For the Love of Friends(82)
I took a deep breath and exhaled through my mouth, trying to fight off the impending panic attack.
Becca excused herself when I said I needed to go through my voicemails, and I climbed back into bed to listen.
The first one was from Megan. “I don’t even know what to say right now. You just—you put my business out there in a blog? What were you thinking? Don’t call me back yet, I don’t think I’m ready to talk to you.”
Could have been worse, all things considered.
Caryn’s was next and her voice quivered with anger. “How could you do this to me the week before my wedding? Everyone is mad at me because you published what I said about them! What kind of person does that?”
Amy didn’t leave a message. She clearly listened to my outgoing greeting and then hung up instead of saying anything.
Sharon’s message was hard to hear through her tears, but what I could make out was: “Tell me that wasn’t you. My mom is mortified. I’m mortified. I told her it couldn’t actually be you and that you’re going to sue Buzzfeed. Just—tell me you didn’t do that. You didn’t say that.”

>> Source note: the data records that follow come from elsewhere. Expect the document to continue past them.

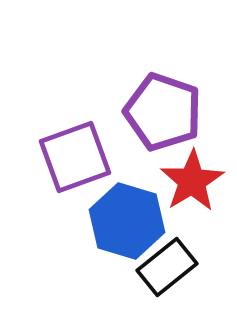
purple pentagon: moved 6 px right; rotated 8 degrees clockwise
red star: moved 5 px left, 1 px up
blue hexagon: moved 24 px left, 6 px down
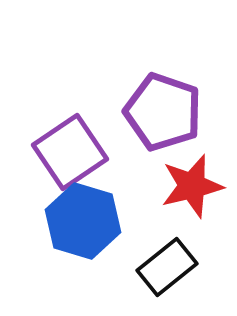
purple square: moved 5 px left, 5 px up; rotated 14 degrees counterclockwise
red star: moved 5 px down; rotated 18 degrees clockwise
blue hexagon: moved 44 px left
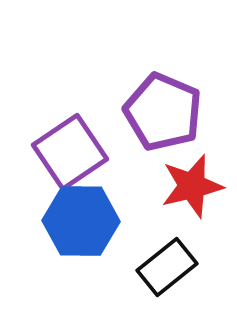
purple pentagon: rotated 4 degrees clockwise
blue hexagon: moved 2 px left; rotated 16 degrees counterclockwise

Megan’s second message began slightly more measuredly. “I appreciate that you didn’t sleep with Alex,” she began. “But is that really what you think of me? I come across like such a raging bitch and you don’t even begin to address that you might have done anything wrong in this situation? You aren’t exactly a saint here. Plus Tim’s sister says she’s not going to be in the wedding anymore if you are, which maybe I should thank you for, but it’s still a mess I have to clean up. And seriously? Why haven’t you called me back?”

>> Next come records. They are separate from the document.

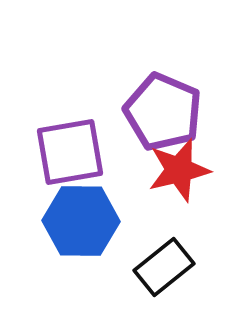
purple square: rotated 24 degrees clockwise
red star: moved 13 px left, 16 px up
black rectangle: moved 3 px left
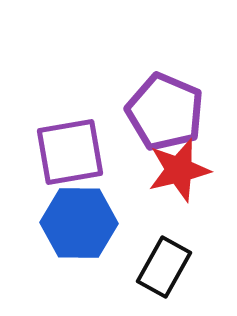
purple pentagon: moved 2 px right
blue hexagon: moved 2 px left, 2 px down
black rectangle: rotated 22 degrees counterclockwise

I took the phone away from my ear and switched to the text messages.
Becca had texted asking where I was, but I skipped over that thread. There was one message from Alex. My heart in my throat, I clicked it.
After all of this, you slept with Justin? You got a couple things wrong though: I’m not perfect, and I definitely don’t know who you are.

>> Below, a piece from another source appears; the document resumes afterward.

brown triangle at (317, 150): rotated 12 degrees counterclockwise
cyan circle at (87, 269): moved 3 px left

A sob rose up in my throat. I deserved everything I got from my friends and then some, but this? Alex was the last person I wanted to hurt and now—well, now he was gone.
But oh God, he wasn’t. I still had to see all of these people again. Assuming any of them still wanted me at their weddings, let alone in them.
I went back to my computer. There had to be an option to delete the blog. There it was, under settings. I clicked “Delete Blog” and got a prompt asking me to type in my password to confirm the deletion. I hesitated a moment—the text in the box said this was permanent and the material could not be recovered if I deleted it.
I had enjoyed the blog more than any other hobby I had ever picked up. True, I was the worst version of myself on there, but I was also writing. Really writing. For the first time since college. And it had felt like—like I had found myself for the first time. Even if I was being horrible, just the act of putting those words into the world had been a rebirth of sorts. Could I really just throw that all away?
Yes, it needed to be done. And it needed to be done before I could apologize to anyone. Before I even listened to the rest of the messages. I typed my password and kissed my first attempt at personal writing in more than a decade goodbye.
I picked my phone back up, then put it down without unlocking it. Instead I opened my email on my laptop, letting the now 1,963 emails download. Most were comments on the blog. I skimmed through a couple dozen, which were split pretty evenly between encouraging responses, similar horror stories, or compliments on my humor or writing, and negative responses. The negative half were more in the vein of what I deserved, wondering why anyone liked me enough to want me in their weddings in the first place. I concurred wholeheartedly.
When I filtered out the WordPress notifications, there were two from Buzzfeed writers, one from someone at AOL News (which I didn’t know was still a thing), and one from a Washington Post reporter trying to confirm my identity as the author of the blog. That last one scared me. A lot. If Buzzfeed figured out who I was because I posted from work, this could have negative splash-back there. Could I get fired? I was supposed to represent the public image of the foundation, and my own public image had just gone viral for all the wrong reasons. I didn’t imagine that going over well. And while yes, I had contemplated quitting over Caryn, I hadn’t been serious. How would I pay my rent? I put my head in my hands again and tried to get my breathing under control.
What had I done?
The worst of the voicemails was my mother’s. “I don’t even know what to say to you. How could you do this to your brother and sister and to me? Your grandmother saw what you wrote about her. And about that—man—who you—your father read that. Is this who I raised? What am I supposed to tell people? Amy is saying she doesn’t want you in her wedding and how will we explain that? I don’t know what to say.”
There’s something about a mother’s disappointment that cuts you to the bone, no matter how old you are. That’s not to say I wasn’t used to disappointing her, but I wanted to crawl into a hole to live out the rest of my days among the grubworms when she told me my father had read the post about Justin. And when she mentioned my grandmother, I realized I had to start an actual list of people I had wronged. Because she hadn’t even crossed my mind. Granted, if I lost my job, I was about to have nothing but time to make it up to them and would probably wind up moving in with my grandma because there was no way my mother would take me now. Grandma, well, she would probably get over it.